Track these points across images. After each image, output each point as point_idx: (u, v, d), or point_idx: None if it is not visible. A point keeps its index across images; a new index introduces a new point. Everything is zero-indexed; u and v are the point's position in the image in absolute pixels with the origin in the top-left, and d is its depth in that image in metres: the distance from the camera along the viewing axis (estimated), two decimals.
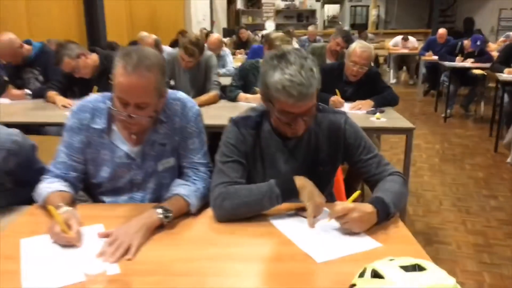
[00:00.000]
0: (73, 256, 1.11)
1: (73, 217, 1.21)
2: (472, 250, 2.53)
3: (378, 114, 2.60)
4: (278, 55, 1.29)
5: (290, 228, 1.26)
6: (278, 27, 13.29)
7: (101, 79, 3.12)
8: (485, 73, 5.35)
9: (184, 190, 1.38)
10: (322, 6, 16.88)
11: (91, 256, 1.08)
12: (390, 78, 9.27)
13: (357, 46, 2.91)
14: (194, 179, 1.44)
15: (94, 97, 1.48)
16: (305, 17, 16.70)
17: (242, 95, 3.08)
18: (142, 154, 1.46)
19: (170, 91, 1.47)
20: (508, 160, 4.01)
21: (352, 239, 1.19)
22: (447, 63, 5.80)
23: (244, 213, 1.31)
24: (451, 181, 3.61)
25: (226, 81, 3.58)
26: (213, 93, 3.11)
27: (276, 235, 1.24)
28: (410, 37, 9.11)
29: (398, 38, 9.27)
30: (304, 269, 1.07)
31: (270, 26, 12.41)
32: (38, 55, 3.36)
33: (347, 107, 2.80)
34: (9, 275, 1.04)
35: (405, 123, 2.52)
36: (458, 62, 5.78)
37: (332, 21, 17.52)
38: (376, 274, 0.82)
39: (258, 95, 2.79)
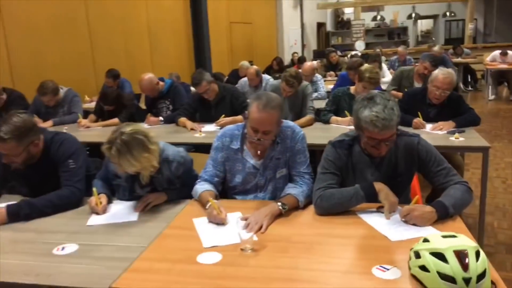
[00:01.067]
0: (229, 229, 1.74)
1: (221, 206, 1.85)
2: None
3: (457, 134, 2.93)
4: (368, 97, 1.82)
5: (371, 219, 1.76)
6: (368, 46, 13.53)
7: (219, 104, 3.90)
8: None
9: (295, 191, 1.95)
10: (415, 22, 16.66)
11: (240, 229, 1.68)
12: (489, 94, 9.01)
13: (440, 72, 3.24)
14: (301, 184, 2.01)
15: (231, 127, 2.14)
16: (396, 34, 16.63)
17: (333, 118, 3.61)
18: (264, 165, 2.07)
19: (284, 120, 2.07)
20: None
21: (417, 228, 1.64)
22: None
23: (337, 209, 1.84)
24: None
25: (318, 104, 4.15)
26: (309, 117, 3.69)
27: (361, 223, 1.74)
28: (510, 51, 8.80)
29: (496, 52, 9.00)
30: (382, 244, 1.56)
31: (360, 46, 12.71)
32: (168, 89, 4.25)
33: (428, 128, 3.16)
34: (193, 238, 1.69)
35: (481, 142, 2.82)
36: None
37: (425, 36, 17.17)
38: (425, 240, 1.30)
39: (347, 118, 3.35)
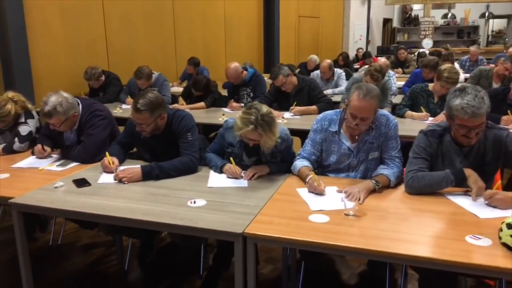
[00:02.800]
0: (332, 197, 2.03)
1: (320, 179, 2.13)
2: None
3: None
4: (460, 89, 2.03)
5: (460, 200, 1.97)
6: (435, 44, 13.21)
7: (297, 95, 4.19)
8: None
9: (387, 171, 2.20)
10: (487, 22, 15.95)
11: (344, 198, 1.96)
12: None
13: None
14: (392, 166, 2.25)
15: (330, 112, 2.42)
16: (466, 33, 16.01)
17: (408, 113, 3.78)
18: (358, 148, 2.33)
19: (379, 109, 2.31)
20: None
21: (503, 210, 1.84)
22: None
23: (427, 191, 2.06)
24: None
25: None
26: (386, 110, 3.87)
27: (451, 203, 1.96)
28: None
29: None
30: (472, 220, 1.79)
31: (427, 44, 12.45)
32: (251, 78, 4.60)
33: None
34: (300, 203, 1.99)
35: None
36: None
37: (496, 36, 16.38)
38: None
39: (422, 114, 3.51)
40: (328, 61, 5.77)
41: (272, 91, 4.34)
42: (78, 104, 2.71)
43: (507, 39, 15.34)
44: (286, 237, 1.68)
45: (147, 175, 2.30)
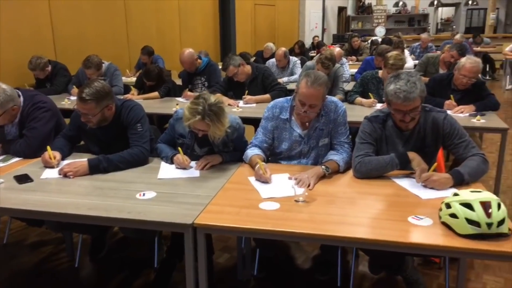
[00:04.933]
0: (282, 184, 2.04)
1: (267, 168, 2.14)
2: None
3: (478, 117, 3.18)
4: (395, 75, 2.11)
5: (404, 182, 2.05)
6: (388, 32, 13.58)
7: (251, 84, 4.18)
8: None
9: (336, 157, 2.25)
10: (436, 10, 16.58)
11: (293, 185, 1.98)
12: (506, 83, 9.13)
13: (467, 62, 3.44)
14: (341, 151, 2.30)
15: (281, 99, 2.43)
16: (417, 21, 16.59)
17: (358, 99, 3.87)
18: (308, 135, 2.36)
19: (328, 96, 2.35)
20: None
21: (443, 191, 1.92)
22: None
23: (374, 174, 2.12)
24: None
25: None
26: (339, 97, 3.95)
27: (395, 185, 2.03)
28: None
29: None
30: (414, 201, 1.86)
31: (380, 32, 12.78)
32: (205, 67, 4.53)
33: (450, 111, 3.40)
34: (251, 191, 2.00)
35: (501, 124, 3.08)
36: None
37: (445, 24, 17.10)
38: (455, 194, 1.59)
39: (370, 100, 3.60)
40: (283, 49, 5.78)
41: (226, 80, 4.31)
42: (19, 96, 2.56)
43: (454, 27, 16.05)
44: (236, 226, 1.68)
45: (94, 169, 2.23)
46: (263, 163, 2.18)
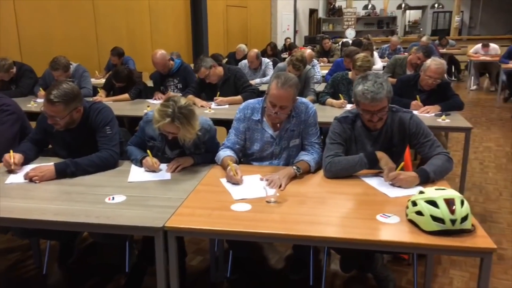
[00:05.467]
0: (254, 185, 2.04)
1: (239, 169, 2.15)
2: None
3: (443, 116, 3.29)
4: (362, 76, 2.16)
5: (373, 181, 2.09)
6: (358, 34, 13.84)
7: (223, 86, 4.17)
8: None
9: (307, 157, 2.27)
10: (404, 13, 17.02)
11: (265, 186, 1.99)
12: (471, 84, 9.46)
13: (433, 63, 3.55)
14: (312, 152, 2.33)
15: (253, 100, 2.43)
16: (386, 23, 16.98)
17: (329, 100, 3.93)
18: (280, 136, 2.38)
19: (298, 97, 2.37)
20: None
21: (409, 189, 1.98)
22: None
23: (343, 174, 2.16)
24: None
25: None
26: (310, 98, 3.99)
27: (364, 184, 2.07)
28: (492, 44, 9.23)
29: (479, 46, 9.40)
30: (382, 199, 1.90)
31: (350, 34, 13.00)
32: (178, 68, 4.49)
33: (416, 111, 3.50)
34: (223, 192, 2.00)
35: (465, 124, 3.19)
36: None
37: (413, 26, 17.57)
38: (420, 192, 1.64)
39: (340, 101, 3.67)
40: (255, 50, 5.81)
41: (198, 82, 4.28)
42: None
43: (421, 29, 16.51)
44: (208, 228, 1.67)
45: (61, 173, 2.17)
46: (235, 164, 2.19)
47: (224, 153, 2.34)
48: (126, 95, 4.41)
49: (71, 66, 4.55)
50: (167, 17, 7.95)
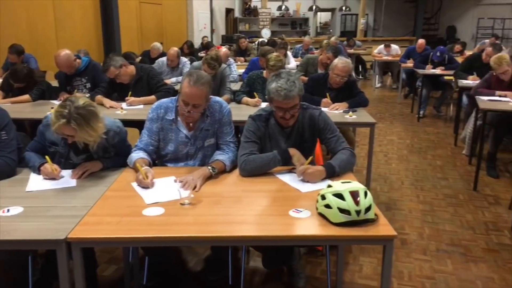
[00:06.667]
0: (167, 188, 1.98)
1: (150, 172, 2.07)
2: (419, 214, 3.43)
3: (350, 113, 3.49)
4: (276, 74, 2.21)
5: (286, 177, 2.14)
6: (273, 34, 14.19)
7: (136, 85, 4.00)
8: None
9: (222, 157, 2.26)
10: (315, 14, 17.82)
11: (179, 188, 1.93)
12: (376, 82, 10.19)
13: (339, 62, 3.75)
14: (227, 151, 2.32)
15: (166, 99, 2.36)
16: (299, 24, 17.65)
17: (244, 99, 3.97)
18: (195, 136, 2.34)
19: (212, 96, 2.35)
20: (463, 152, 4.92)
21: (318, 183, 2.05)
22: (420, 71, 6.73)
23: (258, 172, 2.18)
24: (414, 168, 4.53)
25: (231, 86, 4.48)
26: (226, 97, 3.99)
27: (278, 181, 2.11)
28: (393, 45, 10.04)
29: (382, 46, 10.18)
30: (295, 195, 1.95)
31: (266, 34, 13.29)
32: (86, 67, 4.21)
33: (326, 108, 3.68)
34: (135, 197, 1.91)
35: (370, 119, 3.41)
36: (427, 70, 6.69)
37: (324, 27, 18.48)
38: (329, 185, 1.71)
39: (254, 100, 3.73)
40: (176, 48, 5.72)
41: (109, 81, 4.05)
42: None
43: (331, 30, 17.42)
44: (116, 236, 1.58)
45: None
46: (145, 167, 2.10)
47: (137, 155, 2.23)
48: (26, 96, 4.04)
49: None
50: (74, 12, 7.44)
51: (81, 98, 2.04)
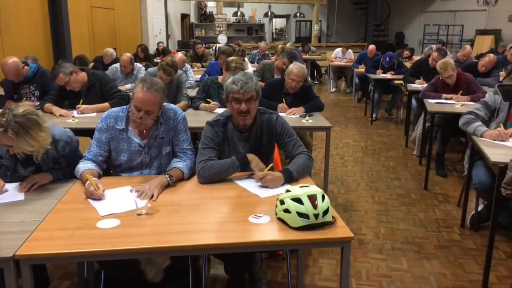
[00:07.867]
0: (123, 198, 1.92)
1: (100, 183, 2.00)
2: (375, 214, 3.53)
3: (307, 117, 3.55)
4: (233, 74, 2.24)
5: (245, 183, 2.14)
6: (229, 39, 14.21)
7: (88, 92, 3.86)
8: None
9: (179, 164, 2.22)
10: (270, 20, 18.05)
11: (135, 198, 1.88)
12: (330, 87, 10.45)
13: (294, 67, 3.82)
14: (185, 158, 2.29)
15: (115, 109, 2.29)
16: (255, 30, 17.79)
17: (202, 105, 3.94)
18: (149, 144, 2.28)
19: (166, 103, 2.30)
20: (414, 152, 5.14)
21: (277, 188, 2.07)
22: (371, 75, 6.98)
23: (217, 178, 2.17)
24: (368, 169, 4.67)
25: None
26: (183, 103, 3.95)
27: (237, 187, 2.11)
28: (349, 50, 10.37)
29: (339, 49, 10.47)
30: (254, 200, 1.95)
31: (222, 39, 13.27)
32: (34, 74, 4.02)
33: (283, 113, 3.72)
34: (88, 209, 1.83)
35: (325, 123, 3.49)
36: (378, 75, 6.96)
37: (279, 33, 18.76)
38: (287, 190, 1.73)
39: (210, 105, 3.72)
40: (128, 54, 5.57)
41: (58, 89, 3.88)
42: None
43: (286, 36, 17.72)
44: (68, 251, 1.51)
45: None
46: (95, 178, 2.03)
47: (84, 166, 2.15)
48: None
49: None
50: (20, 17, 7.08)
51: (22, 106, 1.94)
+---+
## WHAT YOU ARE ASKED TO DO
Write out, from the lines above, only those from the line with "7: (101, 79, 3.12)" to the line with "39: (258, 95, 2.79)", exactly as given, including the first and the last.

## RESULT
7: (101, 79, 3.12)
8: (485, 73, 5.35)
9: (184, 190, 1.38)
10: (322, 6, 16.88)
11: (91, 256, 1.08)
12: (390, 78, 9.27)
13: (357, 46, 2.91)
14: (194, 179, 1.44)
15: (94, 97, 1.48)
16: (305, 17, 16.70)
17: (242, 95, 3.08)
18: (142, 154, 1.46)
19: (170, 91, 1.47)
20: (508, 160, 4.01)
21: (352, 239, 1.19)
22: (447, 63, 5.80)
23: (244, 213, 1.31)
24: (451, 181, 3.61)
25: (226, 81, 3.58)
26: (213, 93, 3.11)
27: (276, 235, 1.24)
28: (410, 37, 9.11)
29: (398, 38, 9.27)
30: (304, 269, 1.07)
31: (270, 26, 12.41)
32: (38, 55, 3.36)
33: (347, 107, 2.80)
34: (9, 275, 1.04)
35: (405, 123, 2.52)
36: (458, 62, 5.78)
37: (332, 21, 17.52)
38: (376, 274, 0.82)
39: (258, 95, 2.79)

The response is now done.